What you should do
If a line contains the word "with", include it in the count; state how many such lines the listing has and nothing else.

Source data
========================================================================
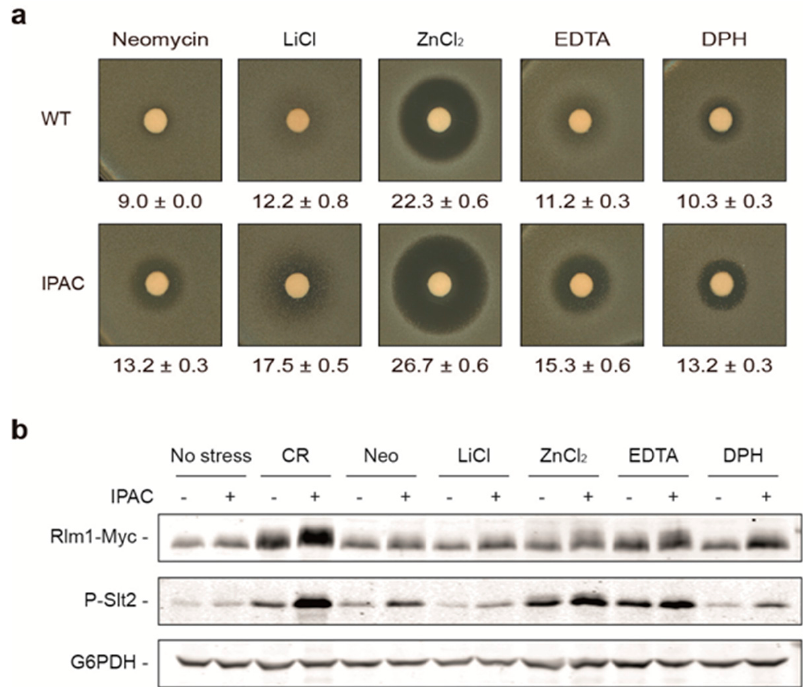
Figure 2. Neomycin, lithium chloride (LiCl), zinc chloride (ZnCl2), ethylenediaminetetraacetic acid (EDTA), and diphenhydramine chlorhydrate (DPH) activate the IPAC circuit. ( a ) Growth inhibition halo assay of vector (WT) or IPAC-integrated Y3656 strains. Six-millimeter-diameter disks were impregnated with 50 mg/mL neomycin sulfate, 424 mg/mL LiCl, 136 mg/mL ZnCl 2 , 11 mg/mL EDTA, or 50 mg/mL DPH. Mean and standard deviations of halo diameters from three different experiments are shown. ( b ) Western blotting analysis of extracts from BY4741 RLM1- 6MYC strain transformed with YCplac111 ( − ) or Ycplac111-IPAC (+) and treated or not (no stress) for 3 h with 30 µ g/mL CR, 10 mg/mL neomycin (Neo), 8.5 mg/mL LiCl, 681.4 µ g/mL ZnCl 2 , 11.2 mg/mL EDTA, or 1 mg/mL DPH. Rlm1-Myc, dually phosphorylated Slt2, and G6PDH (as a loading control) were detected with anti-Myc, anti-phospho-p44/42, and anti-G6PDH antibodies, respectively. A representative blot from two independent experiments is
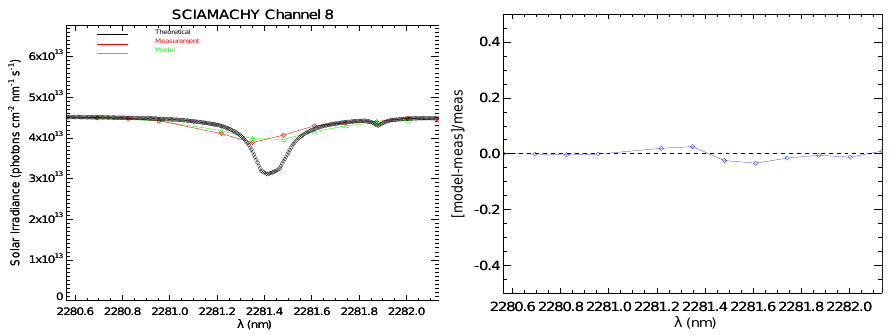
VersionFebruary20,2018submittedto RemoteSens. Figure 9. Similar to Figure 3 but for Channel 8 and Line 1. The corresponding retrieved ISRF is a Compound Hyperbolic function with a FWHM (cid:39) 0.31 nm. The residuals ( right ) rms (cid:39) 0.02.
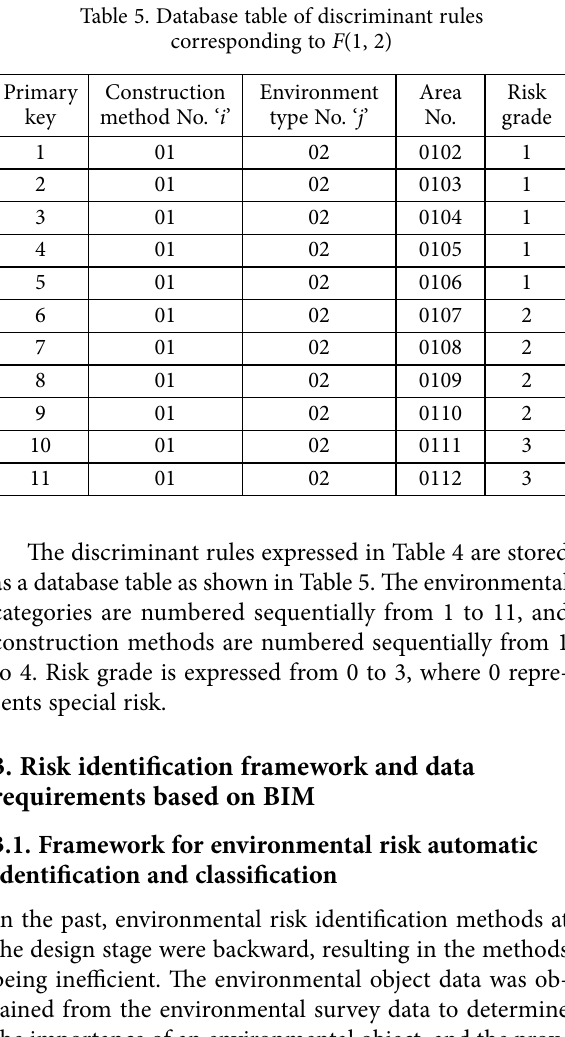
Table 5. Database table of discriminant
========================================================================
Answer for the task
2